A new CEO, a new sound? What will we notice about Annette Mosman’s approach?
“I’m starting this job with a clear premise. I am from within the organization, and I know the sector. As CEO, I am going to do things my own way: often by listening first and reacting later. I am always curious about other people’s visions. Accents will shift, but the route is rock-solid. First of all, we are going to perform really well. The coming years will be geared towards the end result: implementation of the new pension contract (NPC), in collaboration with our funds, in 2026 and being a strong social player at the same time. Because we are doing this for the financial fitness of 4.7 million people. To reach that goal, we will have to be consistent in the next few years: eyes on the ball and do what we have agreed on. We have to do it right: with our attention on our funds, employers and their participants, on each other and on our environment. We are in this for the long haul and the trajectory will have its ups and downs.”
What will be the highest priority for you in the next while?
“Our established strategy for the coming years. Our focus is now on its execution: introduction and implementation of the NPC is our first priority; everything comes after that. We will be making clear choices and carrying them out superbly. We will be doing that with a strong social profile: we are inextricably linked to the 4.7 participants of our funds, with employers and with other partners in society. If we do our job well, we will be a thought leader as a pension administrator and a key player in the sector.”
This is the first annual report where you are the CEO. Transparency plays a central role in the report. Why was that decided?

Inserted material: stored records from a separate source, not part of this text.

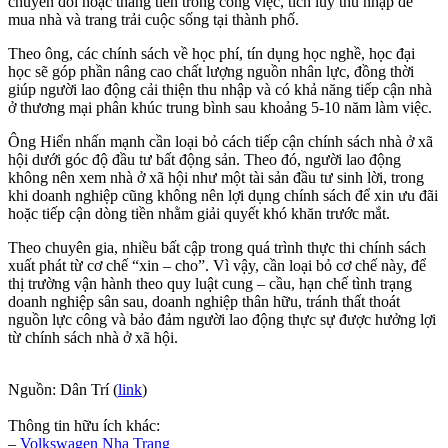
chuyển đổi hoặc thăng tiến trong công việc, tích lũy thu nhập để
mua nhà và trang trải cuộc sống tại thành phố.
Theo ông, các chính sách về học phí, tín dụng học nghề, học đại
học sẽ góp phần nâng cao chất lượng nguồn nhân lực, đồng thời
giúp người lao động cải thiện thu nhập và có khả năng tiếp cận nhà
ở thương mại phân khúc trung bình sau khoảng 5-10 năm làm việc.
Ông Hiển nhấn mạnh cần loại bỏ cách tiếp cận chính sách nhà ở xã
hội dưới góc độ đầu tư bất động sản. Theo đó, người lao động
không nên xem nhà ở xã hội như một tài sản đầu tư sinh lời, trong
khi doanh nghiệp cũng không nên lợi dụng chính sách để xin ưu đãi
hoặc tiếp cận dòng tiền nhằm giải quyết khó khăn trước mắt.
Theo chuyên gia, nhiều bất cập trong quá trình thực thi chính sách
xuất phát từ cơ chế “xin – cho”. Vì vậy, cần loại bỏ cơ chế này, để
thị trường vận hành theo quy luật cung – cầu, hạn chế tình trạng
doanh nghiệp sân sau, doanh nghiệp thân hữu, tránh thất thoát
nguồn lực công và bảo đảm người lao động thực sự được hưởng lợi
từ chính sách nhà ở xã hội.
Nguồn: Dân Trí (
link
)
Thông tin hữu ích khác:
–
Volkswagen Nha Trang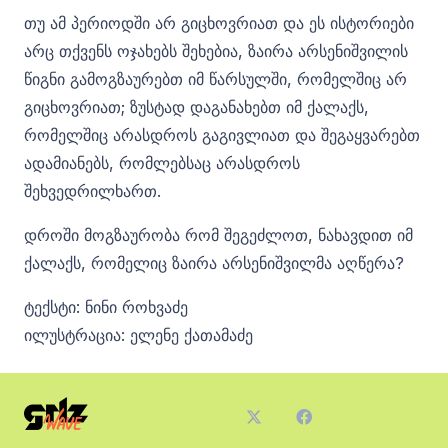
თუ ამ პერიოდში არ გიცხოვრიათ და ეს ისტორიები
არც თქვენს ოჯახებს შეხებია, ზაირა არსენიშვილის
წიგნი გამოგზაურებთ იმ წარსულში, რომელშიც არ
გიცხოვრიათ; ზუსტად დაგანახებთ იმ ქალაქს,
რომელშიც არასდროს გაგივლიათ და შეგაყვარებთ
ადამიანებს, რომლებსაც არასდროს
შეხვედრილხართ.
დროში მოგზაურობა რომ შეგეძლოთ, ნახავდით იმ
ქალაქს, რომელიც ზაირა არსენიშვილმა აღწერა?
ტექსტი: ნინი როხვაძე
ილუსტრაცია: ელენე ქათამაძე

“For the second time in a row, we are publishing an integrated report. In it we show what value we add to our stakeholders: our clients, society, shareholders and the funds. We are aware of our role and are taking a critical look at it. This is the main theme of this annual report. We are not an ordinary company. We work for 8 funds and 4.7 million participants and manage almost 600 billion Euros. In addition to being a learning organization, APG also focuses on the social impact we have. Being transparent, like we are in this annual report, means that we are also showing our vulnerability and therefore also showing what did not go right. If something is wrong with out execution, or the collaboration with the Works Council is not running smoothly, we will communicate about this.”
The road to the NPC is long and complex. What exactly does that road look like now?
“We don’t want to be faced with any unpleasant surprises when we start the transition to the new pension system with our funds. That is a crucial component of our strategy and that is what our clients expect from us. It is also a precondition for transitioning to the new pension system. Compare it to an attic you need to clean out before you move. In our case, for example, that means working with our funds to tackle the complexity in the current plans. But it also means going through the pension administration and fixing it if something is unexpectedly wrong somewhere. Fixing this is complicated, especially when it has an impact on people’s wallets. In collaboration with the funds, we are trying to find solutions that are in the best interest of the participant.”